Although the second and third level at least seem meaningfully different, it is a continuum rather than a dividing line. There is no clear demarcation point where multiplying sufficiently large numbers goes from the second to the third level. On top of this, the level at which a question can be answered is agent-dependent. A powerful AI might find the examples I gave of the third level to be questions of the second, or even first level. What we would like is a definition of knowledge that differentiates questions by how much work is required to access them, while acknowledging the continuum involved.

L-Knowledge and L-Scores

Abram Demski’s definition of L-knowledge is the perfect tool to split these categories apart. An agent is said to have L-knowledge of the answer to a question if there exists a program it can run to determine the correct answer, with the program’s length plus the log of the time to run it being less than L. This program has to answer the question correctly in all states, to rule out fast and simple programs such as “always output true”, which cannot be meaningfully said to be knowledge even if they are sometimes correct. This definition could be easily modified to account for probabilistic knowledge, where the agent only needs to assign sufficiently high probability to the correct answer, but that would complicate this post for no real conceptual gain. Abram’s definition of L-knowledge also has the program output a flag for if it is even possible to answer the question, but we will simplify by only focusing on questions that can be answered^[2].

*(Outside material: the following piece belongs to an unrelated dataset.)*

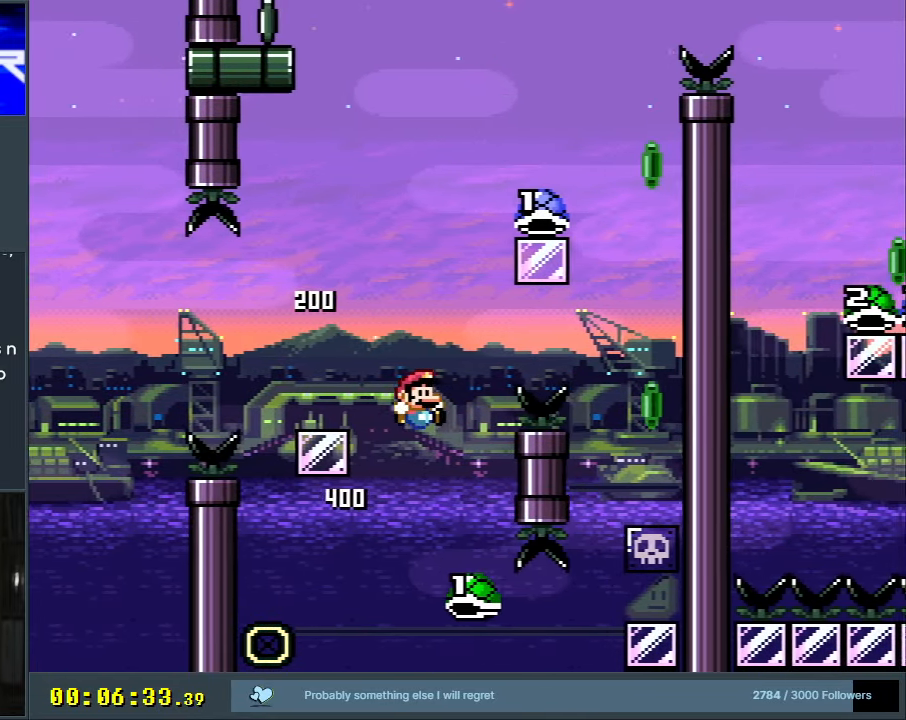
{"buttons": ["B", "Y", "DPAD_LEFT"], "events": [[150, "DPAD_RIGHT", "up"], [350, "DPAD_LEFT", "down"]]}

As an example, if there exists a program with a length of six units and which takes eight units of time to determine the answer to “Is there a screen in front of the camera”, then an agent who is capable of running the program can be said to have 9-knowledge of the answer (using log base 2). This also implies L-knowledge for L greater than 9, such as 10-knowledge and 31-knowledge. However, it does not imply that the agent does not have 8-knowledge of the answer — there may be some shorter or faster program to answer the same question. Rather, the existence of a program gives an upper bound on the L-knowledge of the answer. We thus define the L-score of a question to be the lowest L-value where an agent has L-knowledge of that question’s answer.

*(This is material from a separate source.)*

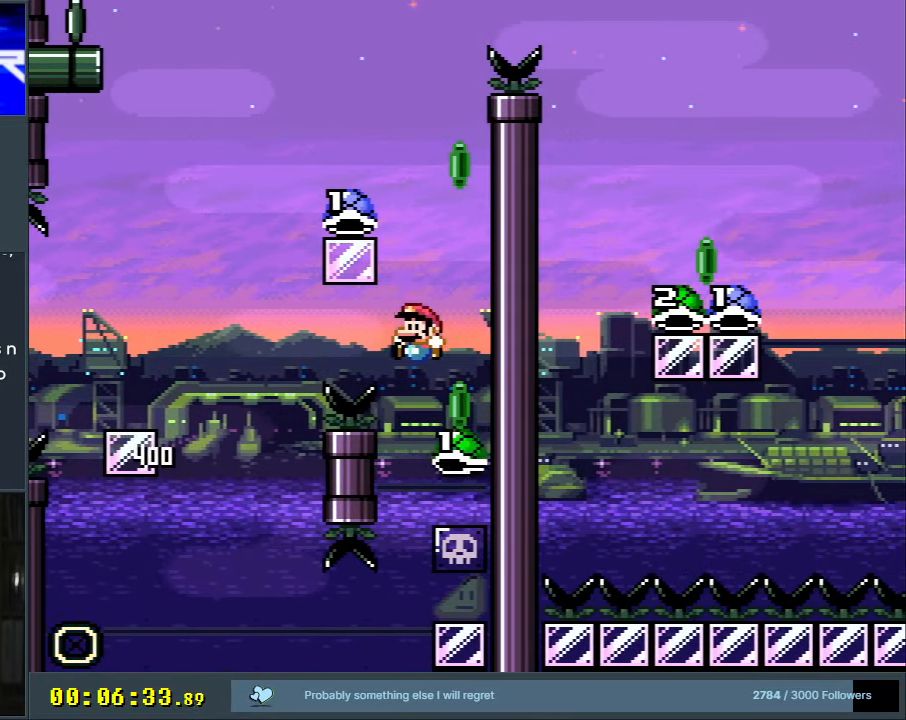
{"buttons": ["B", "Y", "DPAD_RIGHT"], "events": [[217, "DPAD_LEFT", "up"], [333, "DPAD_RIGHT", "down"]]}
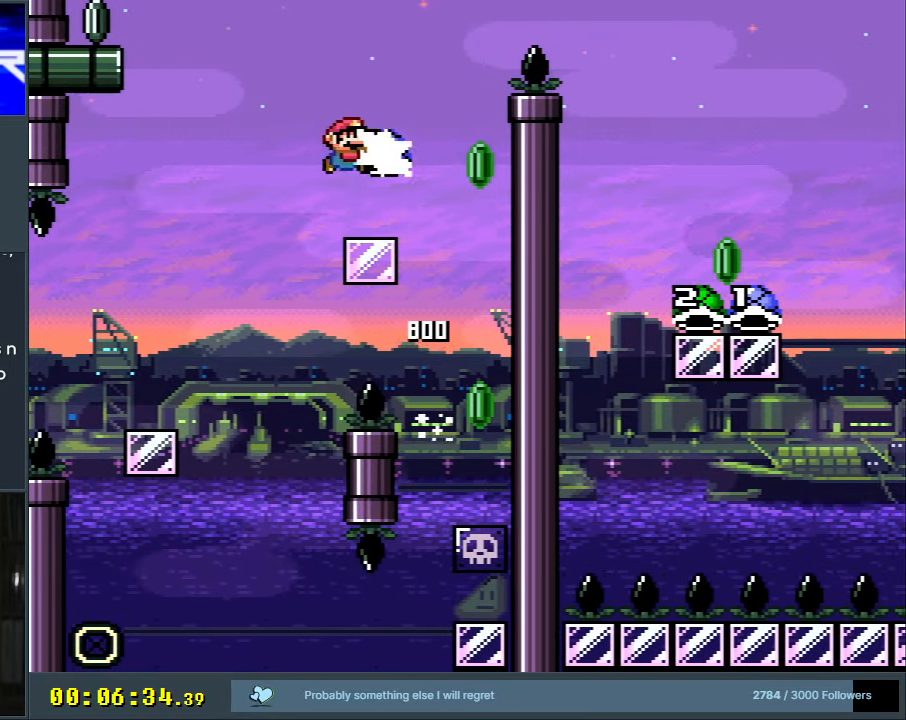
{"buttons": ["B", "Y", "DPAD_RIGHT"], "events": [[17, "Y", "up"], [33, "DPAD_RIGHT", "up"], [133, "Y", "down"], [283, "DPAD_RIGHT", "down"]]}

Using the specific equation used to determine L-knowledge, program length plus log time, is not particularly consequential. It suggests a particular tradeoff between program length and running time, but other equations would also have the desired properties, as long as they are increasing in both of the variables. The important takeaway is that an agent can be said to have specific levels of knowledge about the answers to various questions depending on the difficulty of accessing that information.

The Base of Knowledge

One wrench in the gears of the definition of an L-score is that the ease of determining the answer to a question often depends on which other questions have already been answered. The sum of all prime numbers under 100,000 is much easier to calculate if you already know the sum of all prime numbers under 99,000, and trivial if you know the sum of all prime numbers under 99,999. How much background knowledge should be assumed when determining if an agent has L-knowledge of an answer?

We can start with the questions for which knowing other answers would not help and no calculations need to be done, only information retrieval. For a human, these are the questions with an immediate answer, such as the previous examples given of “What is 2 times 4?” and “What is the capital of Canada?”. For the reporter, these are the questions that can be answered directly within the predictor. Without quibbling over what exactly is the minimal program length and runtime to retrieve stored information, we will call the answers to these questions base-knowledge.

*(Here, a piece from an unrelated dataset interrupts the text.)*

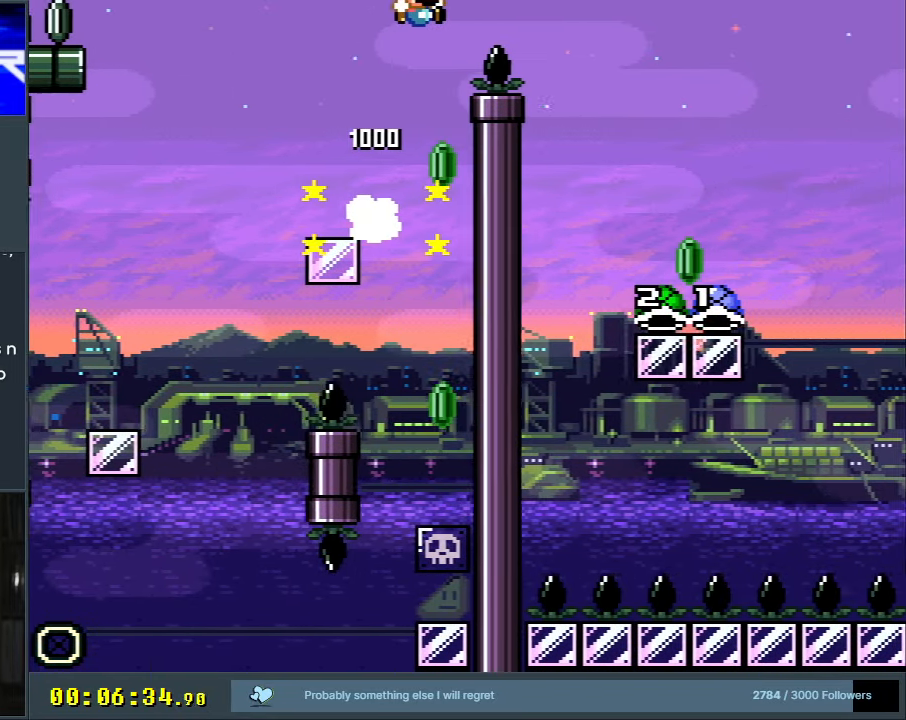
{"buttons": ["B", "DPAD_LEFT"], "events": [[167, "DPAD_RIGHT", "up"], [417, "Y", "up"], [500, "DPAD_LEFT", "down"]]}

With base knowledge being essentially free to access, it can be considered the minimum background knowledge for determining the L-score of answers to questions deeper in the net. We then update the definition of L-knowledge and an L-score to depend on the existence of a program whose length and run time collectively meet the joint requirement conditional on base-knowledge, which will be the definition used for the rest of this post.

In addition to this updated definition of L-score, it can be helpful to think of what the L-score of a question would be if all its parent nodes in the question net were base-knowledge. That is, how hard is it to answer a question with all the requisite background knowledge? We will call this hypothetical L-score the parent-L-score, and assign base-knowledge a parent-L-score of zero.

Recursive L-scoring and Factored Cognition

Ideally, we would like to calculate the parent-L-score recursively, to get the L-score of a question as a function of its parent-L-score and the L-score of each of its parent questions. with the L-score of the parent questions calculated the same way. This can be rather awkward, as just summing these inputs will severely overestimate the true L-score. Even with some tricks to increase efficiency, the best we can do is an upper bound on the L-score, but fortunately this is all we need for our purposes.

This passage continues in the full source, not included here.